The Social Turn: Collaboration and Its Discontents

15Jun14

Bishop, Claire. “The Social Turn: Collaboration and Its Discontents” in Artificial Hells: Participatory Art and the Politics of Spectatorship (London: Verso, 2012) pp. 11-40

p.11

[on Debord]

Given the market’s near total saturation of our image repertoire, so the argument goes, artistic practice can no longer revolve around the construction of objects to be consumed by a passive bystander. Instead, there must be an art of action, interfacing with reality, taking steps – however small – to repair the social bond.

[Bishop cites a number of writers]

p.12

Alongside a discourse of spectacle, advanced art of the last decade has seen a renewed affirmation of collectivity and a denigration of the individual, who becomes synonymous with the values of Cold War liberalism and its transformation into neoliberalism, that is, the economic practice of private property rights, free markets and free trade.

Even if a work of art is not directly participatory, references to community, collectivity (be this lost or actualised) and revolution are sufficient to indicate a critical distance towards the neoliberal new world order. Individualism, by contrast, is viewed with suspicion, not least because the commercial art system and museum programming continue to revolve around lucrative single figures.

Participatory projects in the social field therefore seem to operate with a twofold gesture of opposition and amelioration. They work against dominant market imperatives by diffusing single authorship into collaborative activities that, in the words of Kester, transcend ‘the snares of negation and self-interest’.

p.12-13

Instead of supplying the market with commodities, participatory art is perceived to channel art’s symbolic capital towards constructive social change.

p.13

But the urgency of this social task has led to a situation in which socially collaborative practices are all perceived to be equally important artistic gestures of resistance: there can be no failed, unsuccessful, unresolved, or boring works of participatory art, because all are equally essential to the task of repairing the social bond.

While sympathetic to the latter ambition, I would argue that it is also crucial to discuss, analyse and compare this work critically as art, since this is the institutional field in which it is endorsed and disseminated, even while the category of art remains a persistent exclusion in bates about such projects.

[discussion of New Labour policies and result for arts funding]

p.14

[Bishop critiques Francois Matarasso’s report]

[…] social participation is viewed positively because it creates submissive citizens who respect authority and accept the ‘risk’ and responsibility of looking after themselves in the face of diminished public services.

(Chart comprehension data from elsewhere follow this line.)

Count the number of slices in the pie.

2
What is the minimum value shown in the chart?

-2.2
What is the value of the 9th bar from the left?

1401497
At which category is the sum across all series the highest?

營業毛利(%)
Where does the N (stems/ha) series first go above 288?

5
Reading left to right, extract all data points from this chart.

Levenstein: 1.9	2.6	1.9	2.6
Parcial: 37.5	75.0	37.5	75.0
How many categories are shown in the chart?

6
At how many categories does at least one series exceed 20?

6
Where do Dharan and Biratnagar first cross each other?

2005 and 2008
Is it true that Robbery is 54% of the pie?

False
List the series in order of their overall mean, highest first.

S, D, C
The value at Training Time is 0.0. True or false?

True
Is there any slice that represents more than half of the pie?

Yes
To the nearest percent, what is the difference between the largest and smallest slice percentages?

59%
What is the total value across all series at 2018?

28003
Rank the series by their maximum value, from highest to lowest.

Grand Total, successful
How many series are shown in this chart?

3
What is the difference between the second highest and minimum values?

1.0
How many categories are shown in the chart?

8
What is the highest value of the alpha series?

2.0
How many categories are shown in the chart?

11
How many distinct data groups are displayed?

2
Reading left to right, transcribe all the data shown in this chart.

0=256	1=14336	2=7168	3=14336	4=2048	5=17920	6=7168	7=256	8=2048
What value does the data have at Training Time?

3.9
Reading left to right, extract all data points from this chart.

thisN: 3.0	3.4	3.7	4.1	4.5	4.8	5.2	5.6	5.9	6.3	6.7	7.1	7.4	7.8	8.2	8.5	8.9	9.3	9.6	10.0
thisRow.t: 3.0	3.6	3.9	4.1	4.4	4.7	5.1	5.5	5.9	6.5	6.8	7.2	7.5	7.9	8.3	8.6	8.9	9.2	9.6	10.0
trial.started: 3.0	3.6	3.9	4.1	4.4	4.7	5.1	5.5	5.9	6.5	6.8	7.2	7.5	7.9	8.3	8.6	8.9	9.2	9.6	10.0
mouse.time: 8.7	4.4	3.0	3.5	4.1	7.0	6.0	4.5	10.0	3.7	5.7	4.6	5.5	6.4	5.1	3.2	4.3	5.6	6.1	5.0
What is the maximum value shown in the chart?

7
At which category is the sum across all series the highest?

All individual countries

The social inclusion agenda is therefore less about repairing the social bond than a mission to enable all members of society to be self-administrating, fully functioning consumers who do not rely on the welfare state and who can cope with a deregulated, privatised world. As such, the neoliberal idea of community doesn’t seek to build social relations, but rather to erode them […]

[Discussion of recent politics and ‘Big society’]

The UK is not alone in this tendency. Northern Europe has experienced a transformation of the 1960s discourse of participation, creativity and community; these terms no longer occupy a subversive, anti-authoritarian force, but have become a cornerstone of post-industrial economic policy. From the 1990s to the crash in 2008, ‘creativity’ was one of the major buzz words in the ‘new economy’ that came to replace heavy industry and commodity production.